LA PREMIÈRE ABDICATION


La première capitulation de Paris. — Situation de la capitale. — La noblesse et la bourgeoisie. — Défilé des alliés. — Réunion chez Talleyrand. — M. de Vitrolles. — Le Sénat et la déchéance. — Napoléon à Fontainebleau. — Les maréchaux. — Défection de Marmont. — L’abdication. — L’Ile d’Elbe.

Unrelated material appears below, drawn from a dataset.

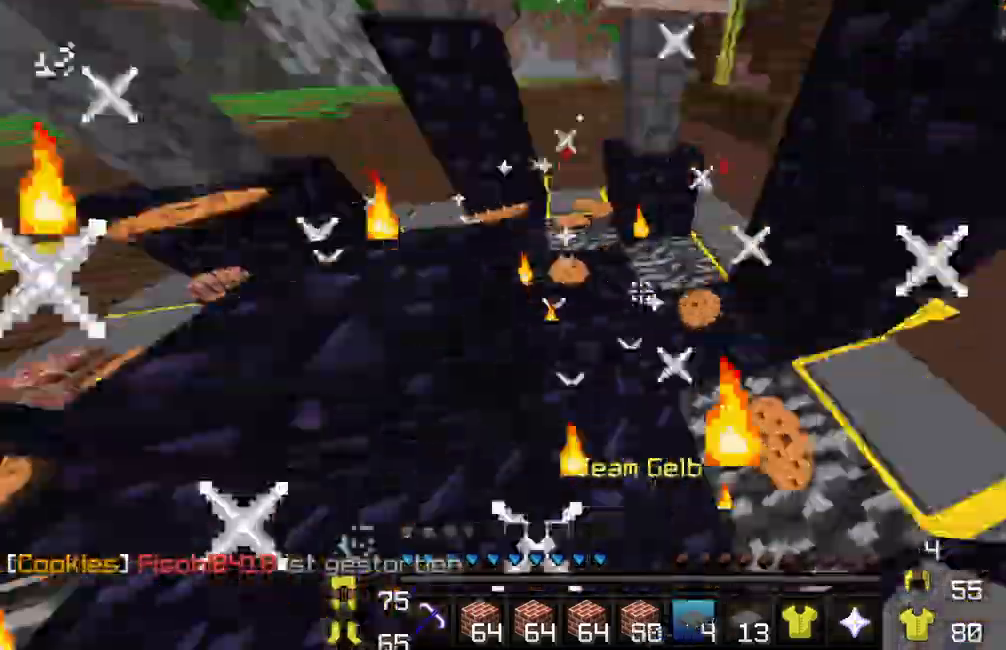
{"keys": [], "mouse": ["left"]}
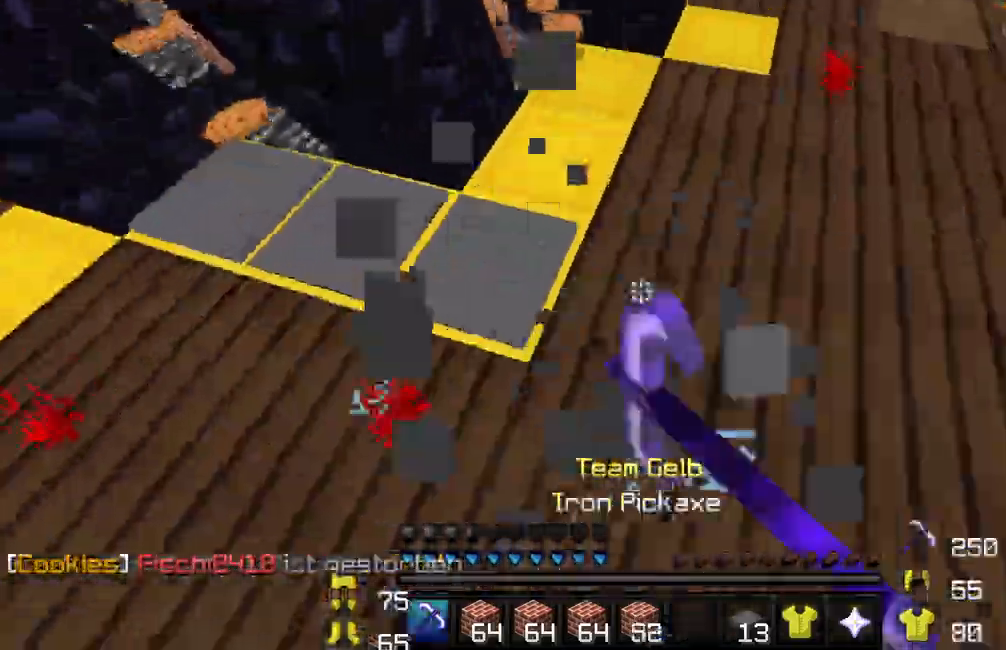
{"keys": [], "mouse": ["right"]}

Le 1er janvier 1814, la coalition européenne avait jeté près d’un million de soldats sur la France. Le flot sombre des uniformes lointains avait mis près de trois mois à recouvrir le pays, depuis la frontière de l’est jusqu’à Paris. Les ennemis ne s’approchaient qu’avec une terreur mêlée de respect de cette capitale jusqu’alors inviolée, et qui semblait devoir tenir toujours en réserve quelque prodige. Mais le 30 mars, pour la première fois depuis bien des siècles, Paris aperçut la fumée d’un camp ennemi. Enserré par plus de deux cent mille hommes, il subit la mitraille continuelle. À l’intérieur de la ville, vingt mille hommes, débris d’armées épuisées et refoulées, résistaient encore, mêlés de polytechniciens, aussi d’hommes du peuple. Les chefs, Mortier, Moncey, Marmont, coupés de l’empereur depuis des jours, déshabitués, par la formidable initiative du conquérant, de toute énergie propre, se battaient en soldats, ne commandaient pas en généraux. Sous les pas de l’ennemi, peu à peu ils reculaient, ayant sous leurs ordres, quelquefois contradictoires, exactement l’effectif suffisant pour couvrir un cinquième de l’énorme enceinte qu’il eût fallu défendre. De la ville morne aucun enthousiasme ne jaillissait ; aucune peur non plus n’apparaissait. Sauf en ses quartiers populaires les plus exposés, Paris semblait absent de lui-même.